# Youth season is here!!



## BigChessie (Mar 12, 2005)

This weekend is the Youth waterfowl opener!! Get the kids up and take them out! Perfect time to expose them to waterfowling. Weather is going to be perfect and a cold front is going to help out. For everyone that goes out, Safety first and take tons of pictures. Looking forward to seeing how everyone does. Good luck and hunt safe!


----------



## billybob7059 (Mar 27, 2005)

I have to wait a few more years mine is only 5 and while I have taken him during the regular season he not big enought yet. Another 3 or 4 more years and I'll be out there letting him shoot. 
good luck to all


----------



## zpyles_00 (Dec 15, 2004)

My lil boy is only 2months so he has quite a wait, but ive already seen to it that he has a fully camoflauged outfit and a lil toy duck call ! SOO CUTE


----------



## Parrothead (Apr 15, 2004)

Big Chessie:
I know you had the boy out this weekend.

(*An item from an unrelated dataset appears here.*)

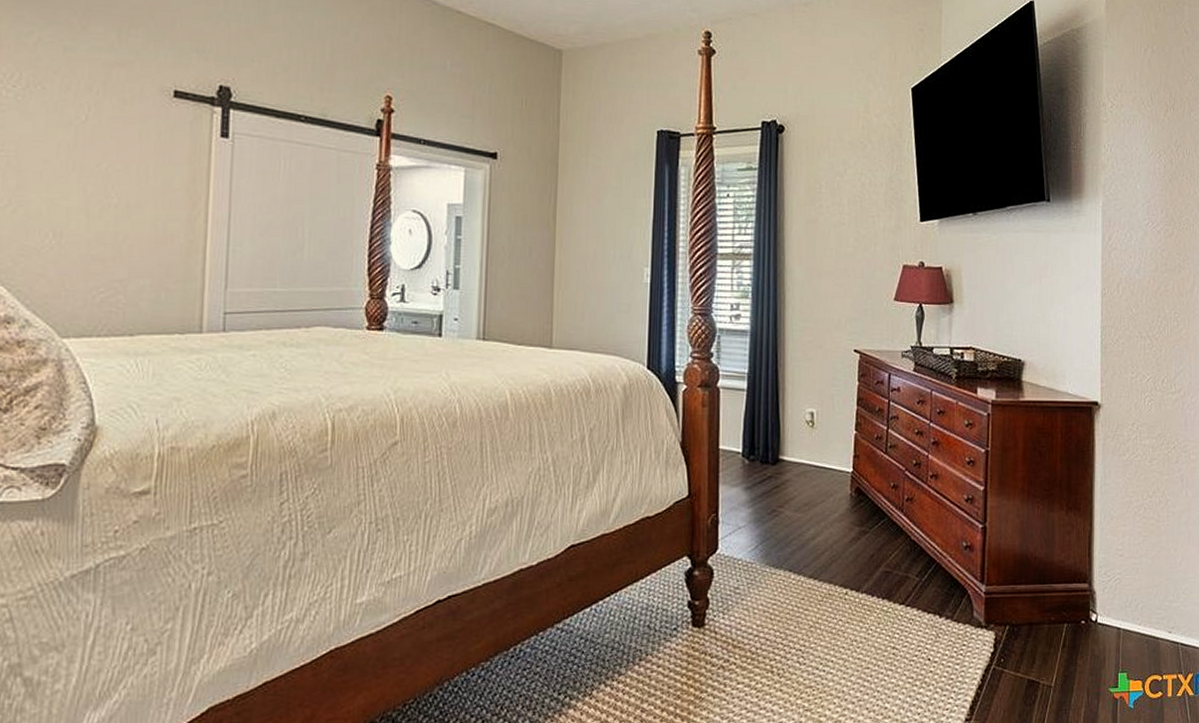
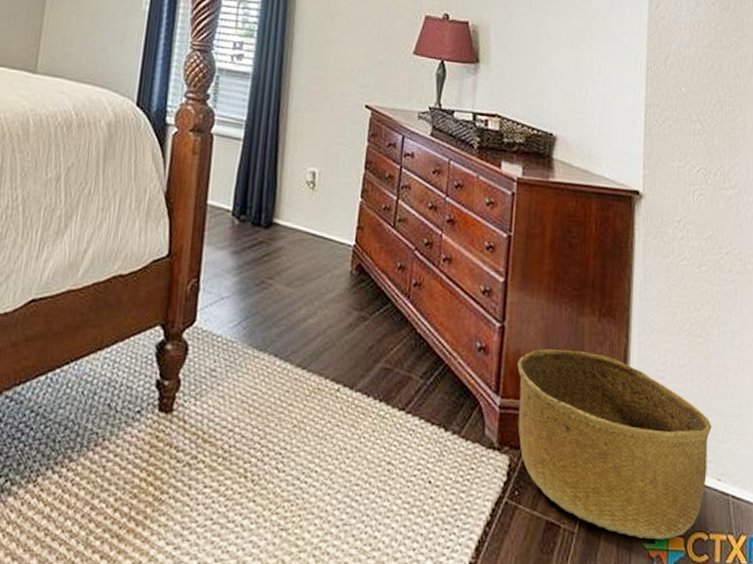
basket: none [998,540,1164,685] -> present [517,349,712,540]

Let us know how it went. I hope he nailed some good birds. Weather was B-E-A- UTIFUL for ducks cool, spitting rain.. .man if does this next weekend..woooohoooo!!!


----------



## CHOPIQ (Apr 6, 2004)

A friend of mine took his son out in St Marys this weekend and he got 3 mallards before 11. Said the ducks were flying all day long.


----------



## zpyles_00 (Dec 15, 2004)

Was fishing on Indian Lake all weekend, don't know anyone who was out for the youth hunt, but there sure was alot of boomin goin on this weekend, birds were flying good, specially sunday. I pray for Sundays weather this coming weekend ! Sounds like it is supposed to warm up & clear up by then though...


----------



## BigDave (Jun 3, 2004)

Took my 9 yr old son out Saturday and Sunday. Saturday he limited on geese and missed about a dozen woodies and teal. Sunday never saw a mallard and he missed 6 or 8 woodies. Told him not to feel bad , last season opener dad shot box of shells and came home with 2 or 3 ducks


----------



## zpyles_00 (Dec 15, 2004)

Congrats to your son! I'm sure dad is proud too. You know after that first bird, you have created a monster LOL Hooked for life. Cant wait till mines old enough, still got A LONG wait though. Congrats to both of you again.


----------



## mojo (Apr 12, 2004)

man that thing is almost as big as he is. Is that a 20 gauge? Heck of shot on the geese if it is. I remember my first hunt, 7th grade, 20 gauge o/u, two boxes of shells and a total of 2 teal, man did I have fun.


----------



## beatsworkin (Apr 12, 2004)

That is great! I'm sure you both will remember that for a long time to come!


----------



## BigDave (Jun 3, 2004)

Litle brother had it and volunteered to let him use it. Its a K-Mart Corp not sure who made it but it only shoots 2 3/4" shells. Managed to find some #4's. He peeled it out of a flock of 20 or so that went right over us about 15 yds up. He squealed with delight when it fell.


----------